A Gente Não Quer Só Comida

Tenho uma dificuldade grande em manter a periodicidade dos meus artigos.
Primeiro porque espero sempre que os artigos sejam fantásticos!
Não começo a escrever se não estiver convencido de que será o meu melhor texto escrito até então! Tem pelo menos que provocar alguma polêmica.
E aí, a segunda razão: essa auto-cobrança me deixa completamente perdido. Sempre são tantos os temas, tantos assuntos que merecem ser explorados!
Hoje de manhã aconteceu algo que mudou totalmente o rumo que eu pretendia pra este artigo.
O tempo que tinha reservado pra dar um tapinha final, uma última revisada, acabei usando pra ajudar meu pai a resolver um problema computacional bem grave: mandar um e-mail!
Enquanto fazia isso me lembrei primeiro das aulas do Dr. Wagner Geribello, diretor do Centro de Linguagem e Comunicação da PUC Campinas.
Aquela sua tia-avó de 70 anos, milionária, que conhece o mundo inteiro e os restaurantes mais chiques de São Paulo e do Rio de Janeiro é excluída!
Ela não é capaz de usar o internet bank pra ver como anda sua fortuna, nem tampouco usar o caixa eletrônico.
Mas pra ela, esse problema não é nada. Ela contrata alguém pra fazer isso. Mas quem? E aí pensei em outra coisa: A imensa massa de digitalmente iletrados.
Nós que estamos aqui no topo da cadeia intelectual do Brasil (porque por mais que você resista a acreditar, o simples fato de estar de frente pra um computar lendo artigos em um site com conteúdo tão específico e de, provavelmente, freqüentar ou ter freqüentado um curso superior, te dá o status de elite intelectual) nem colocamos mais no currículo que sabemos ‘mexer no office’, mas pra muita gente, da nossa idade mesmo, o simples ato de ligar o computador é uma aventura desbravadora e traumática.
O problema é pior do que se imagina.
Aqui na ONG, são oferecidos cursos de iniciação à informática que são plenamente divulgados na comunidade e a procura é baixíssima, o que nos leva a crer que as pessoas não tem noção de como isso é importante.
Existe uma mania entre os formadores de opinião, professores, articulistas, jornalistas e até colunistas e blogueiros de dizer coisas sobre “hoje em dia”, como por exemplo “hoje em dia tudo depende da informática e dos computadores” como se fosse uma grande novidade!
Não é!
As pessoas excluídas digitalmente estão excluídas da sociedade! Lembre-se que há tempo já não há mais voto em cédulas de papel.

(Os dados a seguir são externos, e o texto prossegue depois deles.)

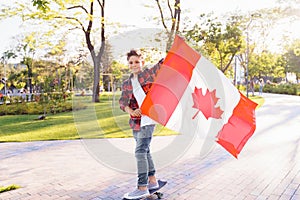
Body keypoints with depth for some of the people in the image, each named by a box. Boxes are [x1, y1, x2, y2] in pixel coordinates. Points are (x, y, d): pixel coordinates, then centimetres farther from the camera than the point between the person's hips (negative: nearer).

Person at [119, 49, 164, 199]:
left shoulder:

Gui Pignata é músico, bacharel em Música Popular pela Unicamp, estudante de Publicidade e Propaganda da PUC-Campinas e coordenador de comunicação da ONG Teatro de Tábuas. Contato: guipignata@gmail.com






É bem verdad q existem uma gama de pessoas ” digitalmente iletrados “…minha professora de Redação chamou-me para ajuda-la na coordenação d um mini curso de informática que a faculdade em que ela da aula! Bom o curso era voltada para a comunidade carente,mais especificamente para adolescentes carentes.Achava eu q ñ iriam aparecer tantas pessoas assim uma vez q (na minha inocêcia) achava que a grande parte dos jovens,sendo ricos ou não tinham um conhecimento basico d informatica! Engano meu,as inscrições foram tantas que foi preciso disponibilizarem mais uma sala. Espanto maior foi qndo iniciaram as aulas do curso,ninguem tinha nenhuma noção d informática!N sabiam colar um texto,ou mmelhor n sabiam nem onde digitar os textos,planilhas então ihhhhh…nem em sonho! Porém sempre no fim da aula qndo a internet foi liberada todo mundo sabia como entrar no orkut e msn! Portanto,creio q “elite intelectual” n é apenas aquele q conceque ler um artigo da internet sem ao menos saber como ligar um computador! Do mesmo modo q alfabetizado n é quele q consegue escrever o próprio nome mas sim aquele q lê e interpreta!
Adorei o artigo e pretendo fazer vestibular de Publicidade q propaganda tb! “Aprender a ensinar” formar opiniões!
Abraço.
Olá Letícia! Obrigado pela visita.
Que bacana que há interesse. Boa sorte no vestibular e conte com a gente caso precise de alguma ajuda.